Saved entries

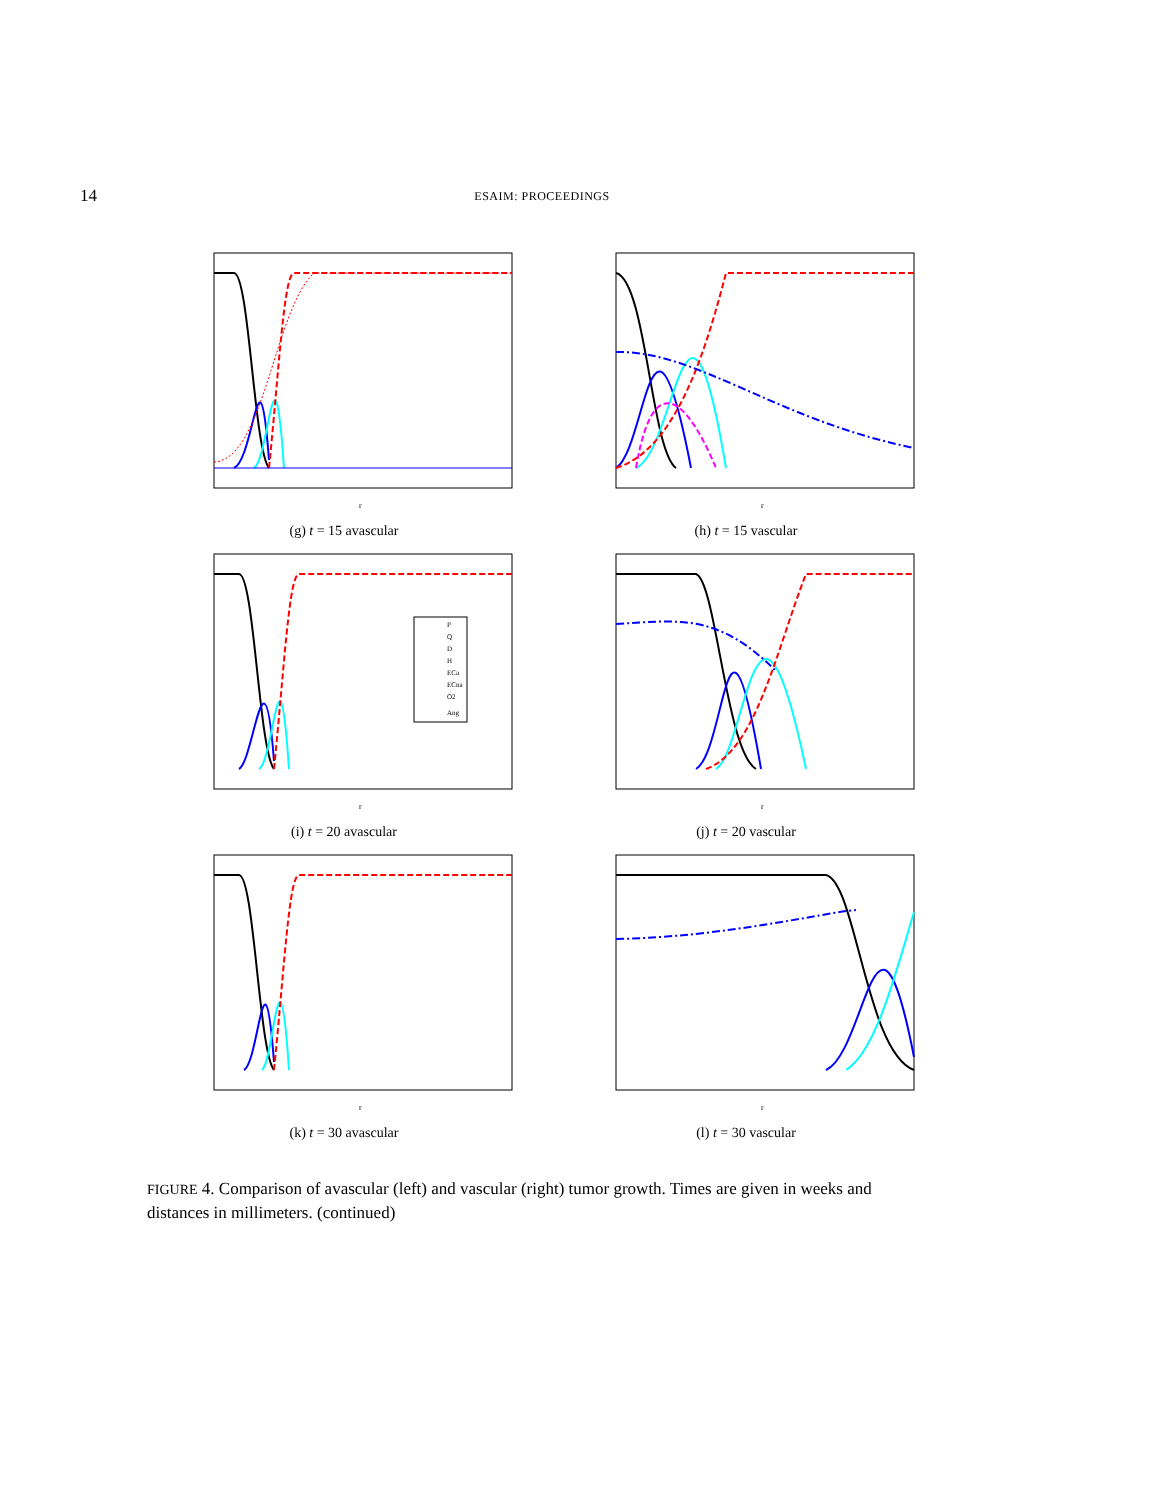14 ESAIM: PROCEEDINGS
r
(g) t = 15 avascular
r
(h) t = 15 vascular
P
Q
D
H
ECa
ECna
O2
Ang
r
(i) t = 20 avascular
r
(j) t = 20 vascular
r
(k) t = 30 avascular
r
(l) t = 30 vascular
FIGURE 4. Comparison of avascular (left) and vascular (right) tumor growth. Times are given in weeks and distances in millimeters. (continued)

[Description of the task]
Write out each line of the data exactly; the images should be left out.

[Written response]
14 ESAIM: PROCEEDINGS
r
(g) t = 15 avascular
r
(h) t = 15 vascular
P
Q
D
H
ECa
ECna
O2
Ang
r
(i) t = 20 avascular
r
(j) t = 20 vascular
r
(k) t = 30 avascular
r
(l) t = 30 vascular
FIGURE 4. Comparison of avascular (left) and vascular (right) tumor growth. Times are given in weeks and distances in millimeters. (continued)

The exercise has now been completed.